THE worst hurricane ever to hit the northern USA brought a wall of water 20ft high crashing onto Long Island and killed 600 people in New York and Connecticut.

THE worst hurricane ever to hit the northern USA brought a wall of water 20ft high crashing onto Long Island and killed 600 people in New York and Connecticut.

The ninth strongest earthquake ever recorded set off a tsunami that caused havoc across Indonesia. In China, almost a million people died when the Yellow River burst its banks.

In August, Devon and Cornwall suffered the worst thunderstorms seen in England for 70 years. There were severe floods all across the country.

March was the warmest on record, but there were sharp frosts in June and snow in July. November also brought record high temperatures, but was followed by a bitterly cold December.

The year was 1938, England's wettest on record. Most people in the country were probably more worried about the growing threat of war with Germany than about climate change.

Weather events in China and the Banda Sea probably went unnoticed around the tea tables of Ipswich.

There was no inkling of the interest in the Far East that all too soon would grip the nation. No one had any idea that in just seven years America would drop on Japan a bomb that would obsess the next generation as the power that would end the world.

It may well be that for 40-odd years we really did live in constant danger of nuclear wipeout. Maybe we still do.

But it is an odd thing about humankind that we always seem to need a Doomsday scenario. And of course, supremely arrogant beings that we are, we always have to believe it's all about us.

In the Middle Ages, it was our sin that was going to bring about the world's end.

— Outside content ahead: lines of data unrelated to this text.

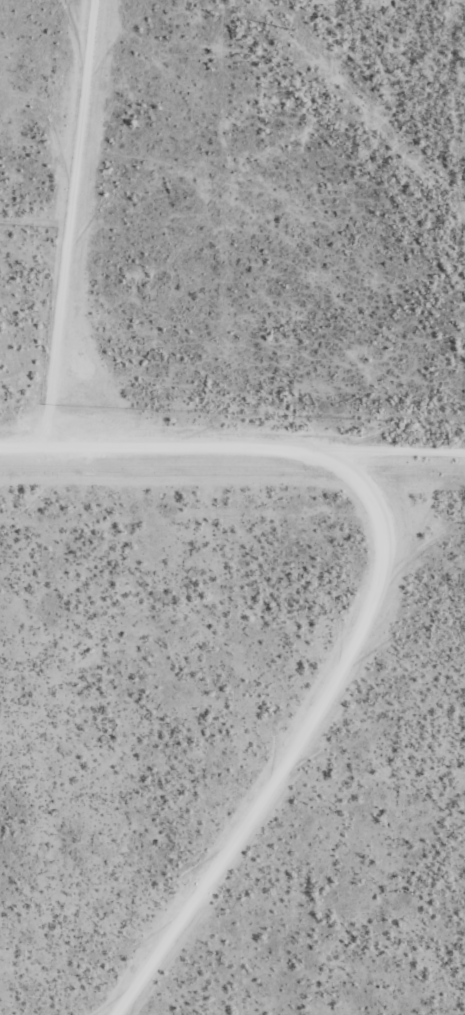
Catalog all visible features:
power tower: (287, 29)
road: (53, 217)
road: (232, 436)
road: (384, 502)
road: (323, 764)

The Black Death of 1348-9 - which killed a higher proportion of the global population than any war or disease since - was believed by many to be God's judgement on sinful Man.

Which is not very different, when you think about it, from the utter faith in the 20th century that too-clever-by-half scientists and too-stupid-for-words politicians would between them bring about our end in a mushroom-cloud.

Which brings us to the politician whose monstrous evangelising ego took us into the Iraq war on a false premise about weapons of mass destruction.

The same vainglorious politician who has now declared war on nothing less than the whole world's climate.

The sight of little Tony shaking his fist at storms, hurricanes and the threat of impending ice age would be hilarious but for one thing. When he says global warming is “so far-reaching in its impact and irreversible in its destructive power, that it alters radically human existence,” he may just be right.

His government's record on environmental issues is not brilliant. And it may well be that he's only taking a green position now because the media - even Hollywood - have finally woken up to the danger.

But if there's a chance - even a tiny chance - that he can influence his pal GW Bush to reverse, or even slow down, America's rampant wasting of the world, this could be Blair's finest hour.

Of course, if we really are heading for an ice age, there won't be much Bush, Blair or any other mere human being can do about it.

But in the meantime we can give our scary weather stories better media coverage than they did in 1938. That time, the devastated people of New England didn't even know there was a hurricane coming until it hit them.